Enter the Dreaming: Review of Netflix’s The Sandman

Enter the Dreaming: Review of Netflixs The Sandman

Picture by Kennedy Starr

You know him. You’ve met before. He has many names; he is the king of dreams and nightmares: Morpheus, Dream of the Endless. Neil Gaiman’s graphic novels detailing the ever-bending world of dreams, nightmares, and anything in between are brought to life in a Netflix series: The Sandman.  

In a failed attempt to kidnap the angel of death, the King of Dreams is taken captive for centuries. While trapped, his tools, such as his helm, sand, and ruby, are stolen from him. Throughout ten episodes, he must embark on the journey to find his tools and restore his homeland of the Dreaming. 

The original novels are one of the first comics to appear on The New York Times Best Seller list and was one of the first graphic novels in DC to incorporate horror. The original series was described as “a comic strip for intellectuals” by writer Norman Mailer. 

The Netflix adaptation stars Tom Sturridge as the Dream King himself. The making took several years, and the results are breathtaking. Dream is one of many “children of the endless,” including Death, Destiny, Desire, Despair, Delirium, and Destruction. They all undertake the job of overseeing the human realm and watching over the living. 

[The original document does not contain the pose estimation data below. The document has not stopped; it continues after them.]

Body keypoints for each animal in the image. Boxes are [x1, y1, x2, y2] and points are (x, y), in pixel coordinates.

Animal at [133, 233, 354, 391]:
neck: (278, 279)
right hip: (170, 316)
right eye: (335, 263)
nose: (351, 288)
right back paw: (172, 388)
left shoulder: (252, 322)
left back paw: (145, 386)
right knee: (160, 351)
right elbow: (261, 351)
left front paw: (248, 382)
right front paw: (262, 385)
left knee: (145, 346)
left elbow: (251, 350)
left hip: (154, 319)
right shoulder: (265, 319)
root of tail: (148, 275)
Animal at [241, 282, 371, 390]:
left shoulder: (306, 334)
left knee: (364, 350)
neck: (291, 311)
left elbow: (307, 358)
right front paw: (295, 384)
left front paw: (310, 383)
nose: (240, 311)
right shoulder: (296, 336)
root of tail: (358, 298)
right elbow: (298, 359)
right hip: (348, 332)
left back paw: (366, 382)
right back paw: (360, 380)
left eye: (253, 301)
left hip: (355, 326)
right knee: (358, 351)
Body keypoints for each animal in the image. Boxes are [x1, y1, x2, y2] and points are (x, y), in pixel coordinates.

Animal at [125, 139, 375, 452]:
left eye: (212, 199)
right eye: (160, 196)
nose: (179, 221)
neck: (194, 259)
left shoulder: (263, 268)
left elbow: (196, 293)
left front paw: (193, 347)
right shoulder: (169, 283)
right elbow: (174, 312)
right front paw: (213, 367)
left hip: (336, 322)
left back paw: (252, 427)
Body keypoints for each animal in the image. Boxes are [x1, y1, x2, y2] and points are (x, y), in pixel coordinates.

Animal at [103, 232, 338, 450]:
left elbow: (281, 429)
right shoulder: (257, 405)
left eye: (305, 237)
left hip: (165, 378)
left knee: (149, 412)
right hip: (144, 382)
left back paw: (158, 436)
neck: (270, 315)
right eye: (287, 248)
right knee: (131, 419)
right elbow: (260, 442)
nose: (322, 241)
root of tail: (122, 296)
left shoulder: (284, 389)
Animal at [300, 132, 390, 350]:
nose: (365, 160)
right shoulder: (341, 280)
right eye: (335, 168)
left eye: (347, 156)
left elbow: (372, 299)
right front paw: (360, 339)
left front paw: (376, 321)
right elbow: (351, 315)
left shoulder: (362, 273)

The main arc of Dream throughout the TV series and the graphic novels is his lack of adaptability to the living. He is always serious, still, and observant. He doesn’t attach himself too much and deeply loves the Dreaming. As you would expect, it’s calming and strong when he speaks. You fully trust him to guide you through your dreams. His actual test is his ability to understand the people he watches over. 

The performances within the show are also tremendous. Alongside Sturridge are rockstar actors like Gwendoline Christie, who plays Lucifer, and many new faces to the industry. The actors stayed true to each of their roles and how the novels depicted them. This is one of the most critical things in the show because there are so many main characters that interact with and help Dream. Every actor brought their A-game. 

The show is spectacular, and the novels are beloved pieces of Gothic literature in the comic community. “The Sandman” did them justice, I feel. The entire cast and crew worked tirelessly to ensure that the season was magnificent the first time around. At times I did have to take a break to digest everything that happened in each episode. Despite this, I did binge the whole thing in a weekend. 

If you’re looking to step into a mind-bending dream world, take a chance on Netflix’s adaptation of “The Sandman.”